SIU to present budget proposal

By Gus Bode

SIU officials will present the system’s fiscal year 2008 budget to the Illinois House of Representative’s higher education committee in Springfield today.

SIU President Glenn Poshard will present SIU’s budget and discuss the university’s financial needs and priorities.

“We made it very clear that our priority is to try to get as much of an increase in operating funds as possible,” Poshard said Thursday evening while waiting to meet with a member of the committee prior to the hearing.


The university is requesting a 3 percent boost in money for daily operations, but state officials have called that number unrealistic, Poshard said.

He said SIU has no way of knowing what it will receive.

“We don’t expect more than 1.5 to 2 percent in operations increases,” Poshard said.

Budget hearings were slated for Feb. 16, but a winter storm through central Illinois that brought more than 10 inches of snow shut the legislature down.

Gov. Rod Blagojevich also requested additional time to prepare his budget speech, moving it from Feb. 21 to March 7, said David Gross, executive assistant to the president for government relations.

He said the Illinois House of Representatives decided to proceed with budget hearings to stay on schedule for its May adjournment.

“It’s a bit unusual to have our budget heard before the governor’s budget address, but what the House staff has indicated is that they’re willing to take testimony,” Gross said.


Poshard said the system’s largest requests meant to garner the maximum operations increase possible.

SIU received the largest operations increase in 2006 at 1.9 percent.
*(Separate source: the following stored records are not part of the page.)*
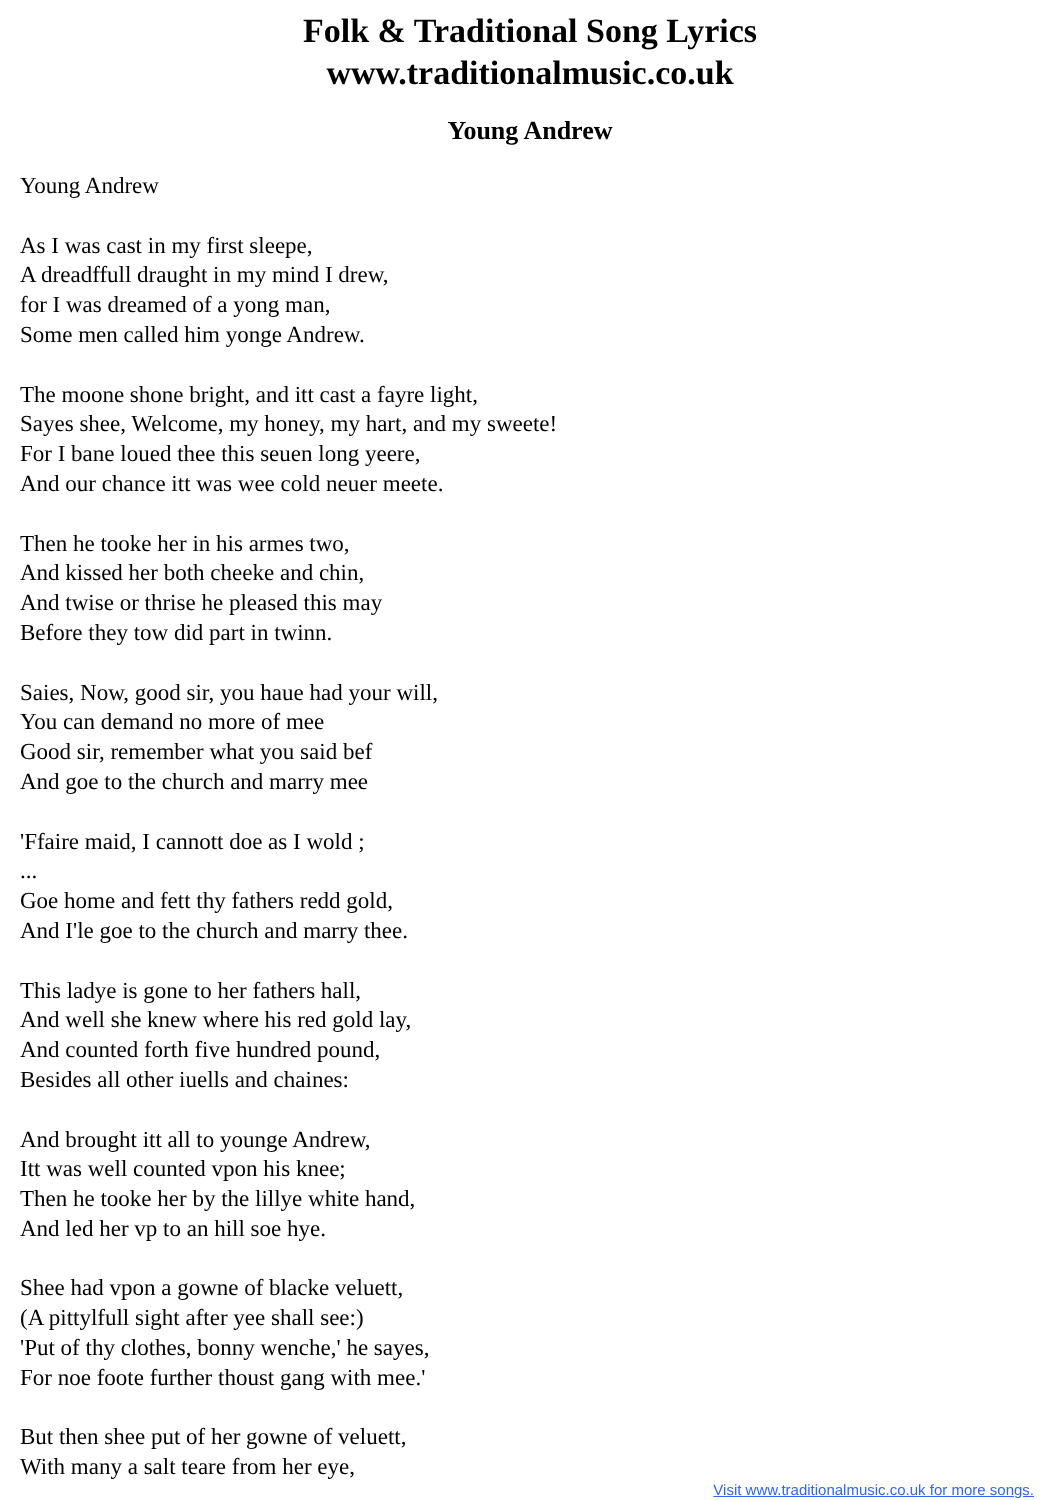Folk & Traditional Song Lyrics
www.traditionalmusic.co.uk
Young Andrew
Young Andrew As I was cast in my first sleepe, A dreadffull draught in my mind I drew, for I was dreamed of a yong man, Some men called him yonge Andrew. The moone shone bright, and itt cast a fayre light, Sayes shee, Welcome, my honey, my hart, and my sweete! For I bane loued thee this seuen long yeere, And our chance itt was wee cold neuer meete. Then he tooke her in his armes two, And kissed her both cheeke and chin, And twise or thrise he pleased this may Before they tow did part in twinn. Saies, Now, good sir, you haue had your will, You can demand no more of mee Good sir, remember what you said bef And goe to the church and marry mee 'Ffaire maid, I cannott doe as I wold ; ... Goe home and fett thy fathers redd gold, And I'le goe to the church and marry thee. This ladye is gone to her fathers hall, And well she knew where his red gold lay, And counted forth five hundred pound, Besides all other iuells and chaines: And brought itt all to younge Andrew, Itt was well counted vpon his knee; Then he tooke her by the lillye white hand, And led her vp to an hill soe hye. Shee had vpon a gowne of blacke veluett, (A pittylfull sight after yee shall see:) 'Put of thy clothes, bonny wenche,' he sayes, For noe foote further thoust gang with mee.' But then shee put of her gowne of veluett, With many a salt teare from her eye,
Visit www.traditionalmusic.co.uk for more songs.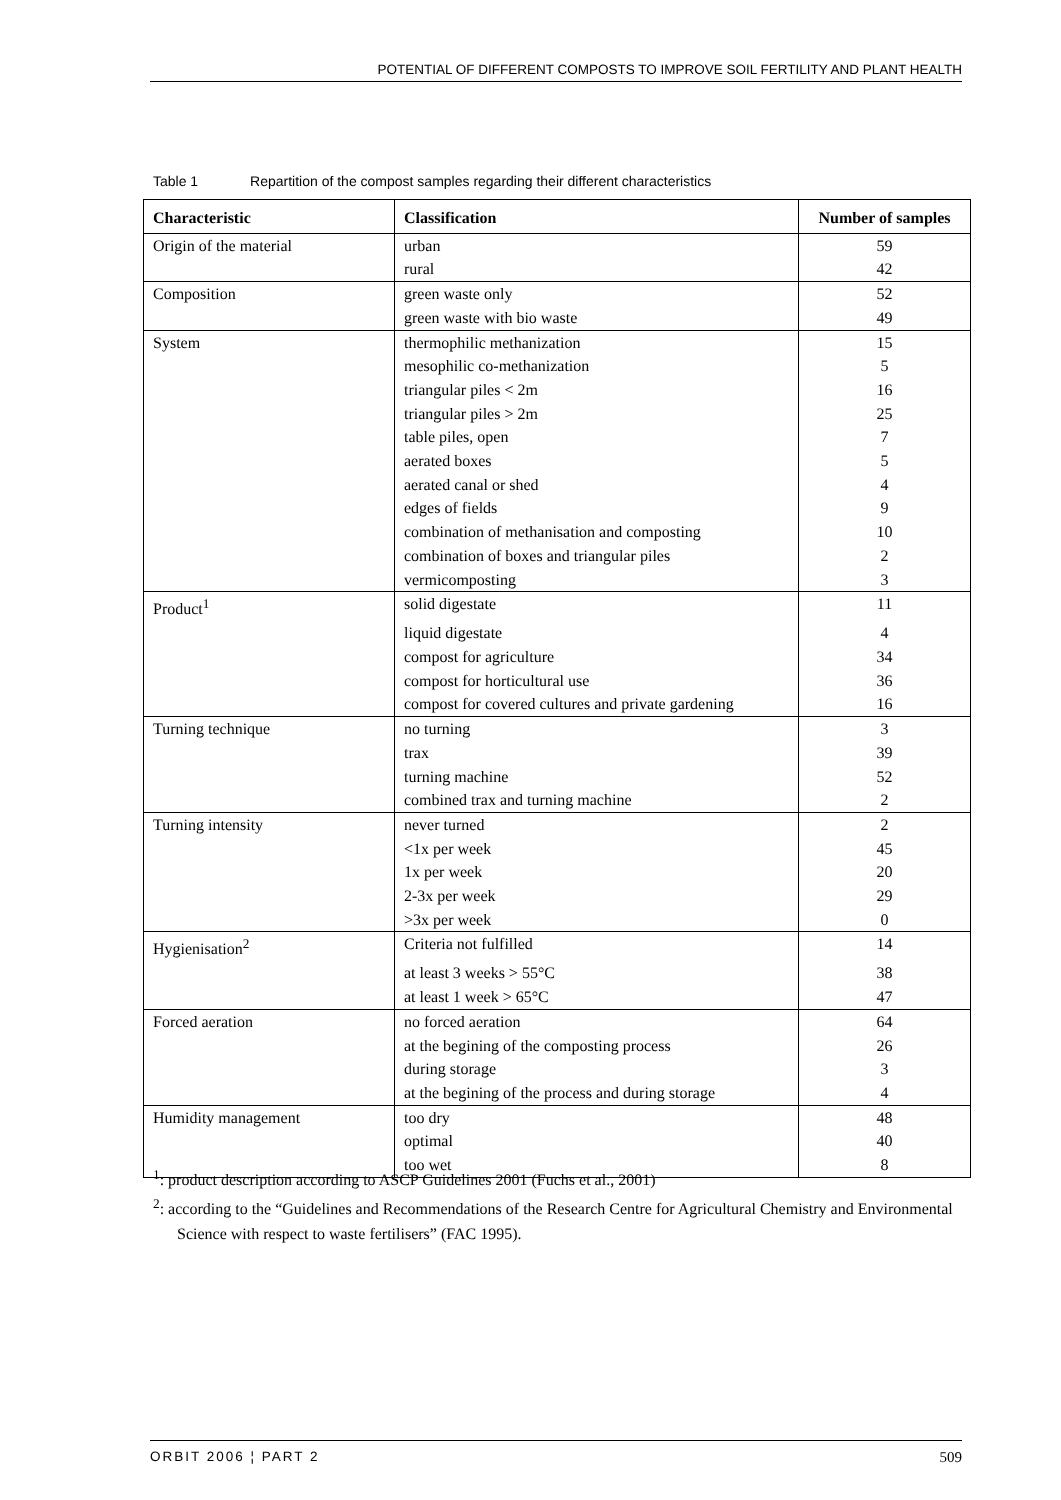POTENTIAL OF DIFFERENT COMPOSTS TO IMPROVE SOIL FERTILITY AND PLANT HEALTH
Table 1 Repartition of the compost samples regarding their different characteristics
| Characteristic | Classification | Number of samples |
| --- | --- | --- |
| Origin of the material | urban | 59 |
| | rural | 42 |
| Composition | green waste only | 52 |
| | green waste with bio waste | 49 |
| System | thermophilic methanization | 15 |
| | mesophilic co-methanization | 5 |
| | triangular piles < 2m | 16 |
| | triangular piles > 2m | 25 |
| | table piles, open | 7 |
| | aerated boxes | 5 |
| | aerated canal or shed | 4 |
| | edges of fields | 9 |
| | combination of methanisation and composting | 10 |
| | combination of boxes and triangular piles | 2 |
| | vermicomposting | 3 |
| Product<sup>1</sup> | solid digestate | 11 |
| | liquid digestate | 4 |
| | compost for agriculture | 34 |
| | compost for horticultural use | 36 |
| | compost for covered cultures and private gardening | 16 |
| Turning technique | no turning | 3 |
| | trax | 39 |
| | turning machine | 52 |
| | combined trax and turning machine | 2 |
| Turning intensity | never turned | 2 |
| | <1x per week | 45 |
| | 1x per week | 20 |
| | 2-3x per week | 29 |
| | >3x per week | 0 |
| Hygienisation<sup>2</sup> | Criteria not fulfilled | 14 |
| | at least 3 weeks > 55°C | 38 |
| | at least 1 week > 65°C | 47 |
| Forced aeration | no forced aeration | 64 |
| | at the begining of the composting process | 26 |
| | during storage | 3 |
| | at the begining of the process and during storage | 4 |
| Humidity management | too dry | 48 |
| | optimal | 40 |
| | too wet | 8 |
<sup>1</sup>: product description according to ASCP Guidelines 2001 (Fuchs et al., 2001)
<sup>2</sup>: according to the “Guidelines and Recommendations of the Research Centre for Agricultural Chemistry and Environmental Science with respect to waste fertilisers” (FAC 1995).
ORBIT 2006 ¦ PART 2 509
All other Illinois schools got a 1.5 percent increase.

The extra .4 percent was awarded for a new lab at the SIU School of Medicine in Springfield.

All Illinois schools are pushing for a capital bill, Poshard said, adding that the last capital bill passed four or five years ago.

Deferred maintenance has also caused all schools to ask for money to update buildings and equipment, Poshard said.

According to Poshard, the biggest parts of the budget are operations, capital, deferred maintenance and as much research funding as possible.

Poshard said working for an increase in scholarship funds for low and middle-income families was equally important. Cuts at the state and federal level have made higher education a difficulty, he said.

“[The cuts] cut more and more students out who would love to come to higher education, and that’s a bad situation,” Poshard said. “I think every university in the state talked to the budget director about this.”

He said education is this country’s biggest strength and not ensuring an education for the middle class would set the country back.

“This is a dangerous road to keep going down,” Poshard said.